Great weather...we'll be there a little early than I usually am...shootin for 4 pm.

Gilligans Tiki Bar by the pool behind the Hampton Inn on Pcola Beach. Kids are welcome. Can't beat free raw oysters and dollar off draft for forum members!

I know the usual suspects will be there


----------



## rob883 (Oct 3, 2007)

we do greatly appreciate all that you do !!!!!


----------



## FishGolfDrink (Apr 19, 2011)

dang, how did I miss this?


----------



## Clay-Doh (Oct 2, 2007)

Rob, you weren't talking about me where ya? It's LoupGarou on here that runs the hotels and put this together a couple years ago. 
I just post it cuz I like seein a bunch of friendly faces up there!

Every wednesday if it's not raining! great crowd last night!!!


----------



## Snatch it (Feb 17, 2009)

How about this Wednesday 10/19/11 is it on


----------



## corrinas2 (Sep 27, 2007)

should be.....typically is.. all except fro last week due to deluna fest.... should have oysters tomarrow


----------



## Snatch it (Feb 17, 2009)

Cool


----------



## Fanner50 (Oct 25, 2011)

Is this every Wednesday?

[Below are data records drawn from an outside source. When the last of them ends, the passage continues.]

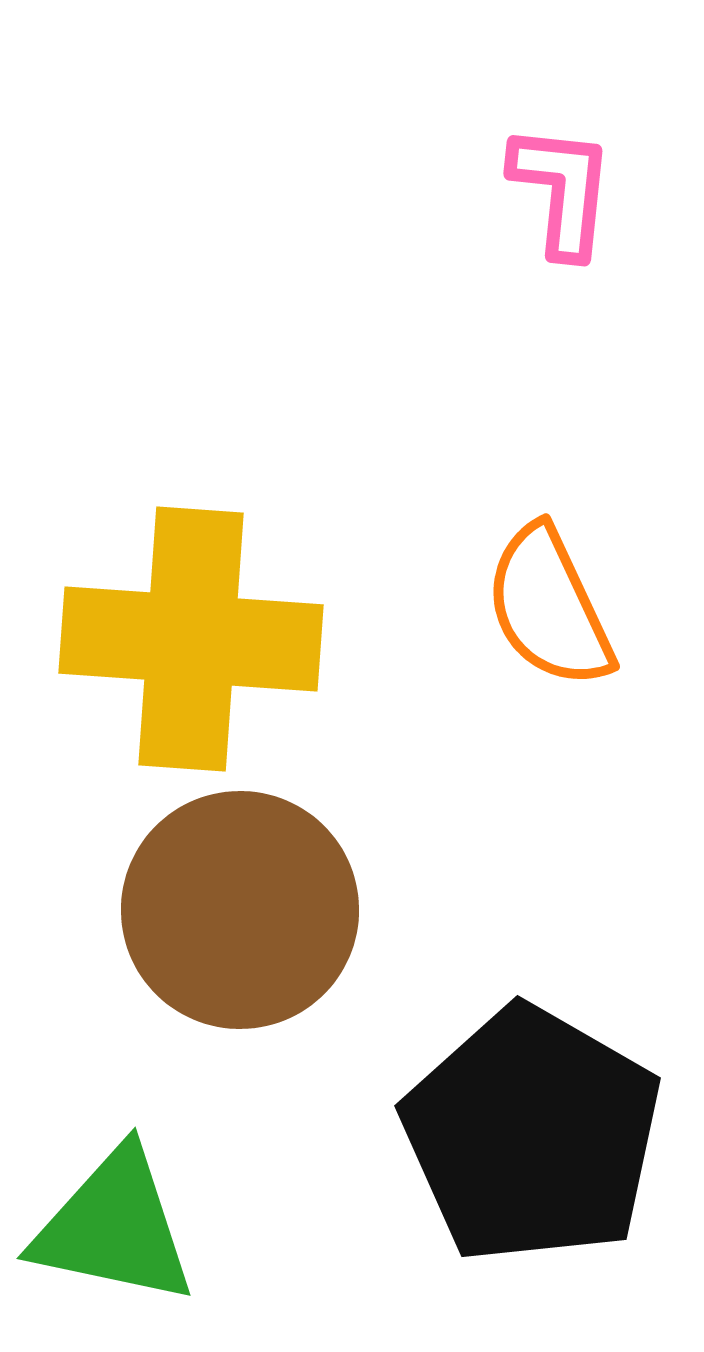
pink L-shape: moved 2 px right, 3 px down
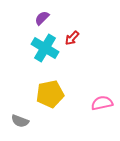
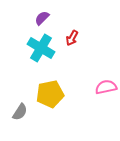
red arrow: rotated 14 degrees counterclockwise
cyan cross: moved 4 px left
pink semicircle: moved 4 px right, 16 px up
gray semicircle: moved 9 px up; rotated 78 degrees counterclockwise
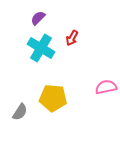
purple semicircle: moved 4 px left
yellow pentagon: moved 3 px right, 4 px down; rotated 16 degrees clockwise
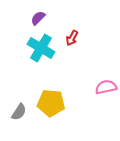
yellow pentagon: moved 2 px left, 5 px down
gray semicircle: moved 1 px left
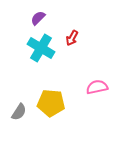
pink semicircle: moved 9 px left
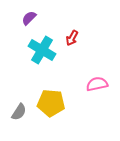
purple semicircle: moved 9 px left
cyan cross: moved 1 px right, 2 px down
pink semicircle: moved 3 px up
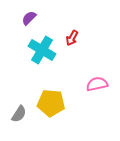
gray semicircle: moved 2 px down
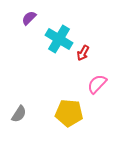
red arrow: moved 11 px right, 15 px down
cyan cross: moved 17 px right, 11 px up
pink semicircle: rotated 35 degrees counterclockwise
yellow pentagon: moved 18 px right, 10 px down
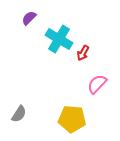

I love oysters.


----------



## corrinas2 (Sep 27, 2007)

yes its usually every wednesday... except when it is super super super cold out...


----------



## PorknBeans (Nov 21, 2007)

last one of the year this wednesday!?? ill be there


----------



## BananaTom (Feb 16, 2008)

PorknBeans said:


> last one of the year this wednesday!?? ill be there


*Nope, Not the Last One. *

*Just communicated with LoupGarou, he is going to keep it going past this week, for a period of time.*

*It will be at Lattitudes Tiki Hut, on Property at the Hilton Garden I**nn, Pensacola Beach, Pool side and Gulf View.*


*But that does not mean you should not come out tomorrow.*
*Been awhile Buddy.*


----------



## BananaTom (Feb 16, 2008)

*~Bumpty Bump~Bumpty Bump~Bumpty Bump~Bumpty Bump~Bumpty Bump~Bumpty Bump~Bumpty Bump~Bumpty Bump*


----------